If you ask female bartenders about the biggest challenges they face in the workplace, you’ll typically hear the following themes revealed to you at lightning speed: an underestimation of their skills, unwanted sexual advances, and unreasonable beauty standards.
Managers: We have an entire piece dedicated to empowering your female employees behind the bar. You can find it here.
The George Washington University Medical Center found that in 2008, “15 percent of employees in the hospitality industry suffer from serious alcohol-related problems.”
It might seem like a no brainer, but the people who run the show behind the bar also like to drink. It’s common knowledge that bartenders tend to drink during their shift too, unless your restaurant or bar has a strict policy against it.
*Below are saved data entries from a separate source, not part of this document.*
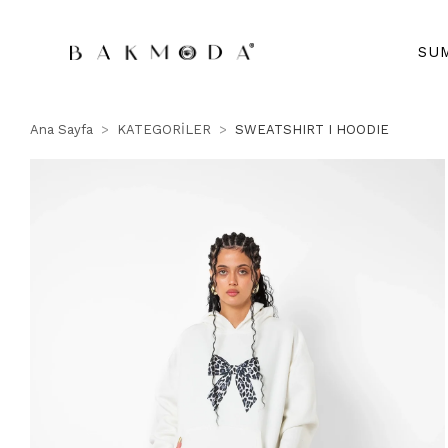
SU
Ana Sayfa
KATEGORİLER
SWEATSHIRT I HOODIE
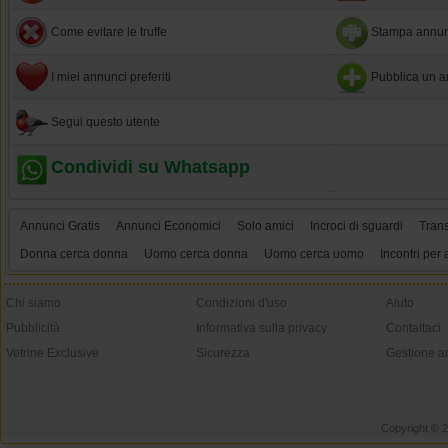
Come evitare le truffe
Stampa annun
I miei annunci preferiti
Pubblica un a
Segui questo utente
Condividi su Whatsapp
Annunci Gratis
Annunci Economici
Solo amici
Incroci di sguardi
Tran
Donna cerca donna
Uomo cerca donna
Uomo cerca uomo
Incontri per 
Chi siamo
Condizioni d'uso
Aiuto
Pubblicità
Informativa sulla privacy
Contattaci
Vetrine Exclusive
Sicurezza
Gestione a
Copyright ©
Being an advocate for yourself is the only way to get what you want and need out of any workplace. How is your manager supposed to know that you feel unsafe leaving the bar late at night if you never tell them? Hopefully, you work in an environment where you feel appreciated and aren’t afraid to bring up concerns or advocate for policy changes.
If your manager is hostile, and we’ve all been there, try talking to fellow employees. Speak up if you’re uncomfortable about any practices, patrons, or policies.
“I honestly believe bartending is such a good way to get into the industry,” says Pomaika’i Shishido. “If I had known what I know now, I would have tried to be a bartender right out of college. Not only is it fun, but you make a lot of money, you meet a lot of people, and everyone wants to be the bartender’s friend. Out of all the positions in the industry, bartending was the biggest asset I had.”
Becoming a great bartender isn’t an easy road, but one of the most challenging and rewarding things about it is that there is always more to learn. So get those flashcards out, edit that resume, reach out to people in the industry, and get shaking.